The Lawyer – Half of Legal Departments Struggle to Evaluate Vendors

Stacey Coote, Partner, Coote O’Grady

Stacey Coote provides analysis on The Lawyer’s fourth edition of its annual survey of in-house lawyers.

Evaluating trends and changes of attitudes among in-house lawyers, the research detailed in the report sparked 530 responses through its online questionnaire. Professionals who participated in the survey included General Counsels, Senior Counsels and Heads of Legal.

Topics covered in the report included banking & finance, energy & natural resources, government, public sector & not-for-profit, insurance & reinsurance, manufacturing, automotive, engineering & construction, media & entertainment, retail & consumer technology, IT and pharmaceuticals & biotech.

See below for our analysis of the report.

Growing budgets and budgetary restrictions

It is interesting to note that budgets are growing but budgetary restrictions are cited as a key challenge for in house teams – this highlights that firms are still not meeting the needs of their clients in regards to costs.

Changing external advisers

The fact that nearly 43 per cent of respondents had changed external advisers over the past year is quite amazing. Again, costs were the main reason for the change – this was confirmed by over 60 per cent of those surveyed. Last year only 40 per cent changed for costs, highlighting a growing disconnect between services provided by firms and perceived value.

2015 only: what were the main drivers around working with new external advisors?

Source: The Lawyer In-house Attitudes Report 2015 

I also wonder about the selection process for external advisers and if there are better ways for in-house teams to appoint firms (eg panel processes)? I cannot help but think it would make more sense to appoint firms for a longer period (eg 2-3 years) rather than annually, given the work involved in appointing a firm, learning curve for new firms etc.

Level of service & lack of evaluation

Service is clearly a big issue this year, with almost 50 per cent of respondents stating they had changed adviser due to the level of service received. This is a massive increase from 11.5 per cent last year and 14.3 per cent in 2013.

2015 only: has your organisation changed or refreshed the legal advisers you work with over the last year?
Source: The Lawyer In-house Attitudes Report 2015

Despite this, 64.2 per cent of those surveyed had no written evaluation process for the law firms. It strikes me that if you are terminating almost 50 per cent of your firms for poor service you should have a robust performance management programme in place and provide feedback to firms regularly to enable them to improve performance, rather than just terminating them for poor service.

Efficiency

Considering the cost-conscious nature of in-house teams (based on the findings of the survey), it is surprising that only 28.4 per cent of teams are using eBilling tools. Indeed, only 30 per cent of those surveyed planned to implement efficiency tools.

This raises an interesting question around eBilling and its effectiveness and why more in-house teams do not see the value of implementing the same, given the level of acceptance now that savings can be realised from implementation of eBilling solutions.

Legal process outsourcing

Given the concerns about costs throughout the report, the limited use of legal process outsourcing (LPO) organisations is surprising, with just 18.5 per cent of organisations using them.

Secondees

Interestingly, over a third of organisations are now using secondees. The questions raised in the report – ie whether secondees are filling roles where candidates cannot be found or whether the secondees are demonstrating how these specialists can add real value to in-house teams and driving recruitment – are pertinent.

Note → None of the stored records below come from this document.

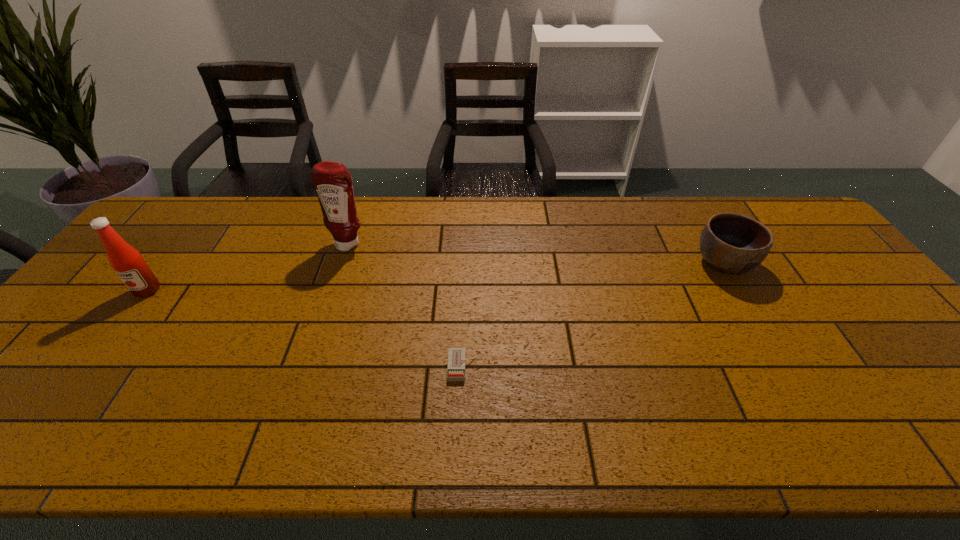
In order to click on the third object from right to left in this screenshot , I will do `click(333, 183)`.

Locate an element on the screen. The width and height of the screenshot is (960, 540). the farther condiment is located at coordinates point(333,183).

The width and height of the screenshot is (960, 540). Identify the location of the leftmost object. (127, 262).

The width and height of the screenshot is (960, 540). Identify the location of the nearer condiment. (127, 262).

Find the location of a particular element. the third tallest object is located at coordinates pos(731,243).

The width and height of the screenshot is (960, 540). Find the location of `bowl`. bowl is located at coordinates (731, 243).

This screenshot has height=540, width=960. In order to click on the nearest object in this screenshot , I will do `click(456, 356)`.

This screenshot has width=960, height=540. In order to click on the shortest object in this screenshot , I will do `click(456, 356)`.

Image resolution: width=960 pixels, height=540 pixels. What are the coordinates of `free space located on the back of the right condiment` in the screenshot? It's located at (364, 199).

The width and height of the screenshot is (960, 540). I want to click on blank space located on the front-facing side of the leftmost object, so click(x=103, y=349).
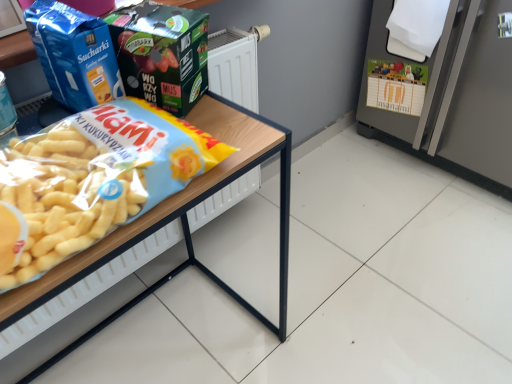
Question: From a real-world perspective, is matte green box at upper center, the second product in the left-to-right sequence, positioned above or below satin silver refrigerator at right?

Choices:
 (A) above
 (B) below

Answer: (A)

Question: Is matte green box at upper center, the second product in the left-to-right sequence, to the left or to the right of satin silver refrigerator at right in the image?

Choices:
 (A) right
 (B) left

Answer: (B)

Question: Which of these objects is positioned farthest from the satin silver refrigerator at right?

Choices:
 (A) blue matte bag at upper left, positioned as the second product in right-to-left order
 (B) wooden table at left
 (C) matte green box at upper center, which is the first product from right to left

Answer: (A)

Question: Considering the real-world distances, which object is closest to the matte green box at upper center, which is the first product from right to left?

Choices:
 (A) wooden table at left
 (B) blue matte bag at upper left, placed as the first product when sorted from left to right
 (C) satin silver refrigerator at right

Answer: (B)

However, from personal experience I think there is a third reason why secondees are being used: due to funding issues teams are using secondees to cover long-terms absences (sickness, maternity leave etc) and peaks in workload.

Conclusion

In summary, with the clear focus on costs from most of those surveyed, there is a big opportunity for organisations to consider alternative solutions around eBilling, LPO and how to performance manage firms to reduce the amount of time and effort spent hiring new law firms.